Reiches Reformpaket für den Energiemarkt spaltet Politik und Wirtschaft
Lukas BraunReiches Reformpaket für den Energiemarkt spaltet Politik und Wirtschaft
Wirtschaftsministerin Katharina Reiche (CDU) bereitet die Einführung eines umfassenden Reformpakets für den Energiemarkt vor. Die Vorschläge zielen darauf ab, die Subventionen für erneuerbare Energien neu zu gestalten und die Regeln für den Netzanschluss zu modernisieren. Doch die Pläne stoßen bereits auf Kritik aus Teilen der Erneuerbaren-Branche sowie auf Widerstand aus der SPD-Bundestagsfraktion.
Leonhard Birnbaum, Vorstandsvorsitzender von E.ON, hat die Bundesregierung zum entschlossenen Handeln aufgefordert. Er warnte davor, die Reformen zu blockieren, und argumentierte, viele klammerten sich noch immer an das alte Modell der Energiewende – trotz der damit verbundenen hohen Kosten. In den vergangenen Monaten hatten Überschüsse an Solarstrom die Ausgaben des Bundeshaushalts in die Höhe getrieben und so den Reformbedarf unterstrichen.

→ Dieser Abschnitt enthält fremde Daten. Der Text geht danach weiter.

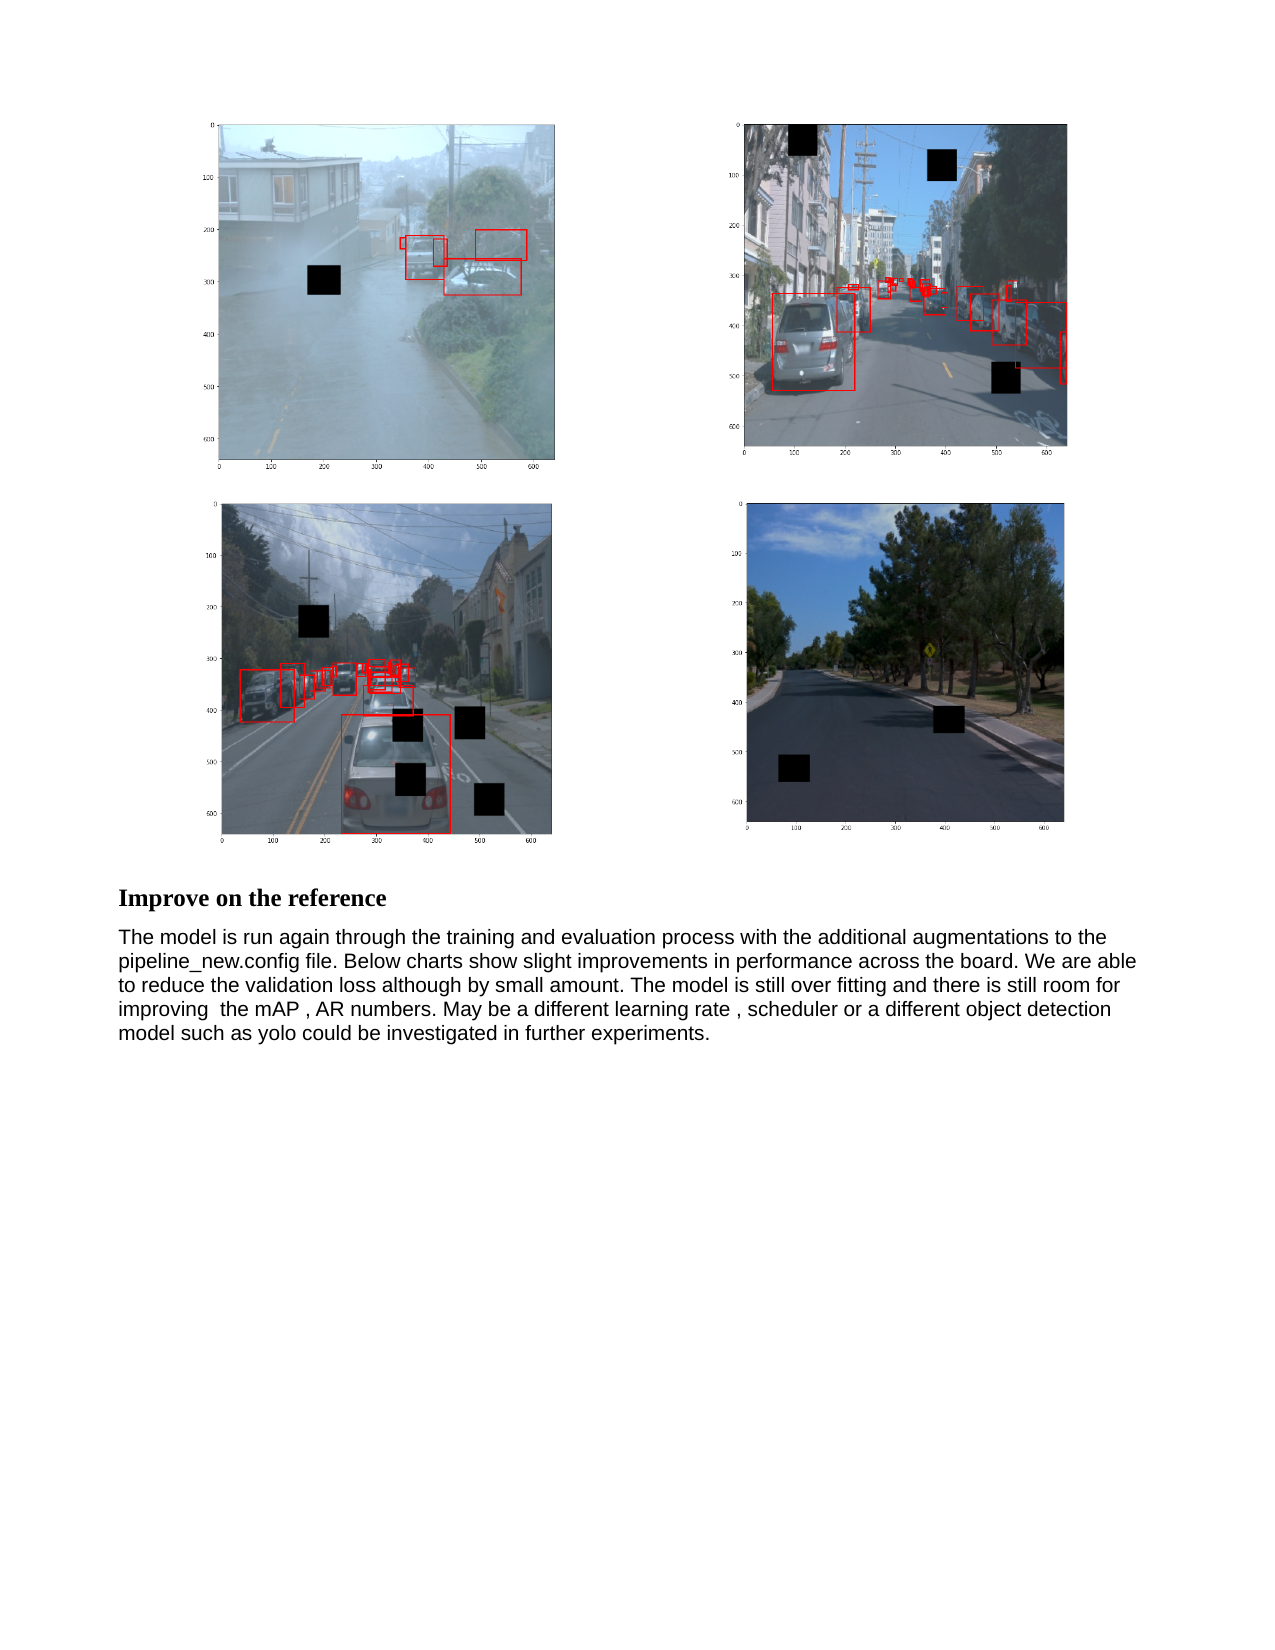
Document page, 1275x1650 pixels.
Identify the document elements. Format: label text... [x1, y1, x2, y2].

Birnbaum betonte, Deutschland könne es sich nicht leisten, am bisherigen System festzuhalten. Er bezeichnete Reiches Gesetzespaket als unverzichtbar für eine „echte Systemtransformation“ in mehreren Sektoren. Zwar räumte er die Erfolge beim Ausbau der erneuerbaren Energien ein, doch nun müsse ein verlässlicher Rahmen geschaffen werden, um deren Zukunft zu sichern.

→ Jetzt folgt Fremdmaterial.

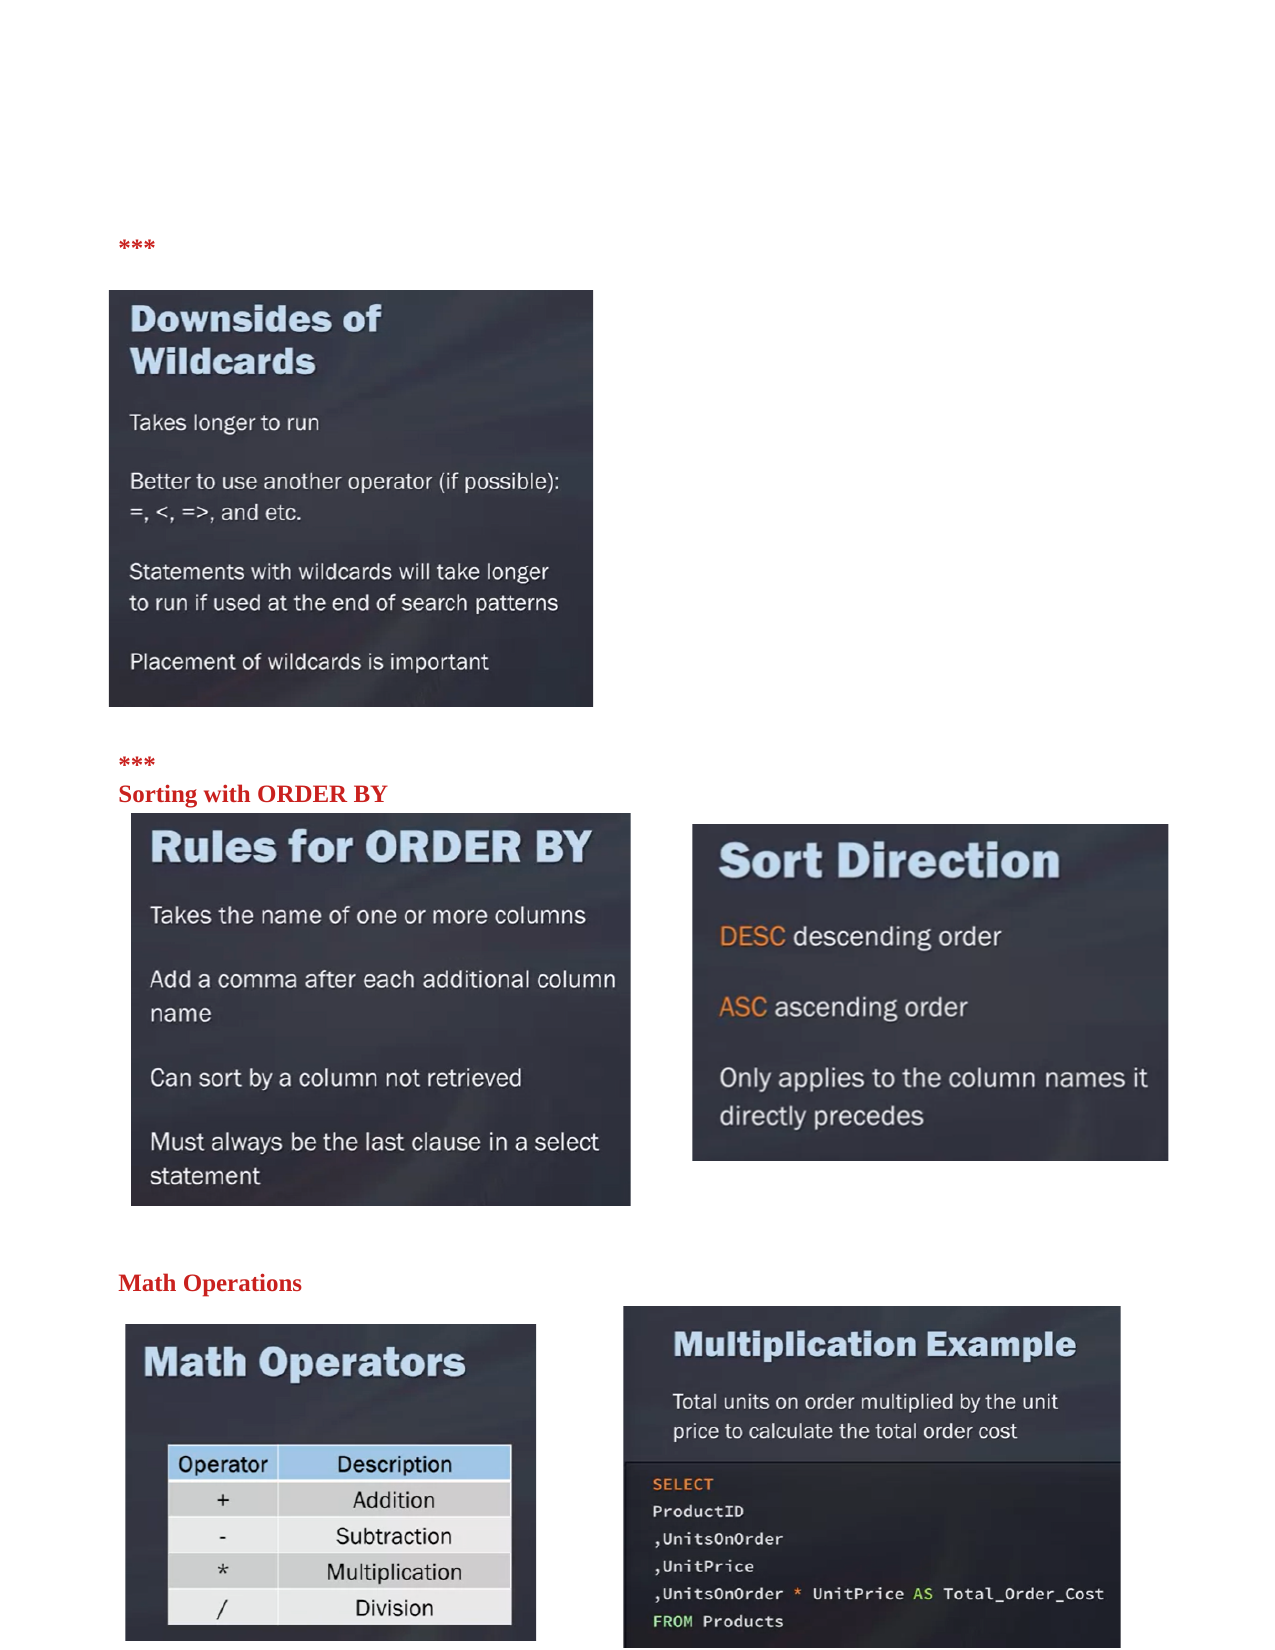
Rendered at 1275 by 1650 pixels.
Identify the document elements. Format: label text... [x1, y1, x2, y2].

picture [125, 1324, 537, 1641]
picture [131, 813, 631, 1206]
text *** [118, 751, 1157, 779]
text *** [118, 233, 1157, 262]
picture [692, 824, 1169, 1161]
text Math Operations [118, 1268, 1157, 1297]
text Sorting with ORDER BY [118, 779, 1157, 808]
picture [623, 1306, 1121, 1648]
picture [108, 290, 594, 707]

Der E.ON-Chef warnte zugleich, der Wandel müsse sorgfältig gesteuert werden. Schlecht konzipierte Reformen könnten der Wirtschaft schaden, so Birnbaum. Seine Äußerungen fallen in eine Phase, in der die Regierung unter Druck steht, Kostensorgen mit der Notwendigkeit einer stabilen Energieversorgung in Einklang zu bringen.

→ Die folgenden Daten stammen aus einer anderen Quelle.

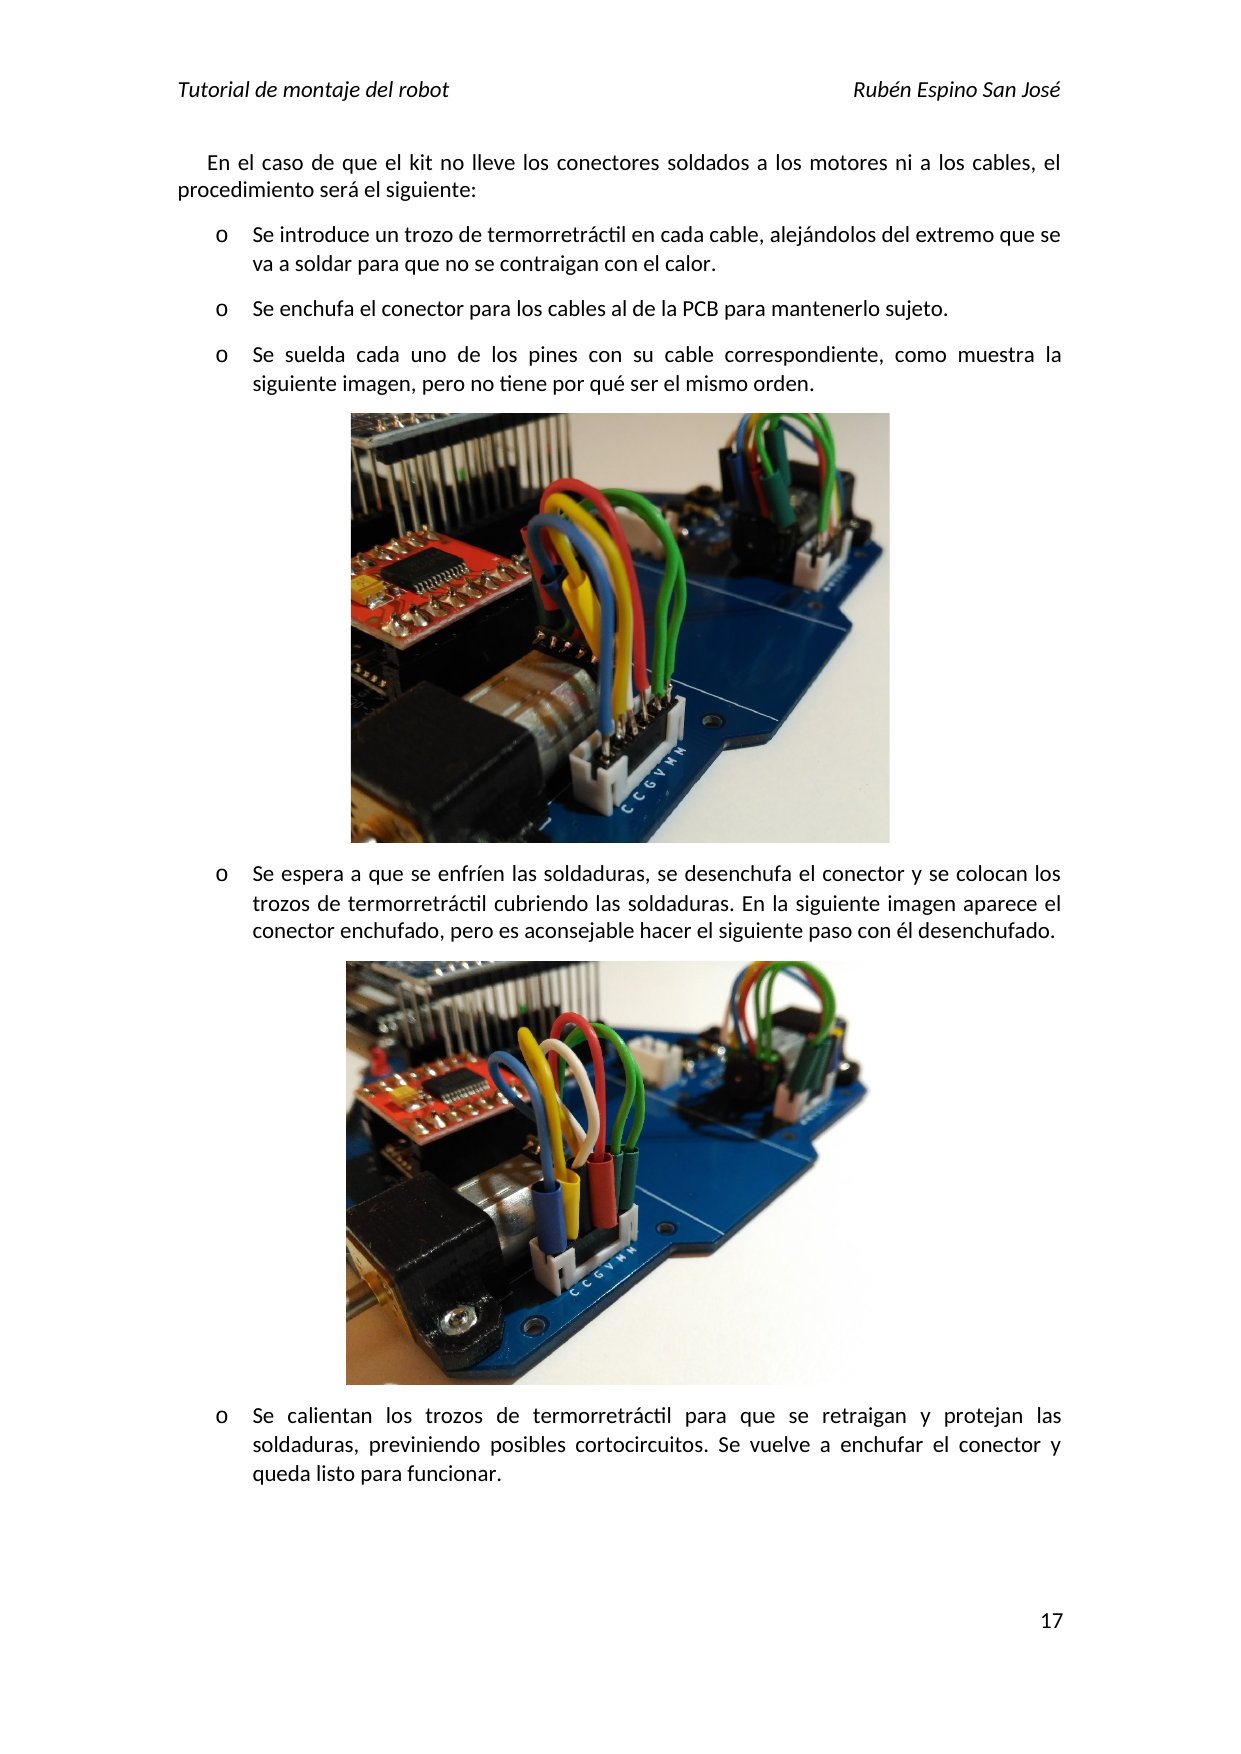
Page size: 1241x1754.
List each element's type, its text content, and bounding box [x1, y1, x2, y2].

Reiches Reformpaket sieht eine grundlegende Überarbeitung der Subventionen und Netzvorschriften vor. Während Birnbaum die Pläne unterstützt, gibt es aus Teilen der Erneuerbaren-Branche und von der SPD Widerstand. Das Ergebnis der Vorhaben wird maßgeblich darüber entscheiden, wie Deutschland die Energiewende in den kommenden Jahren gestaltet.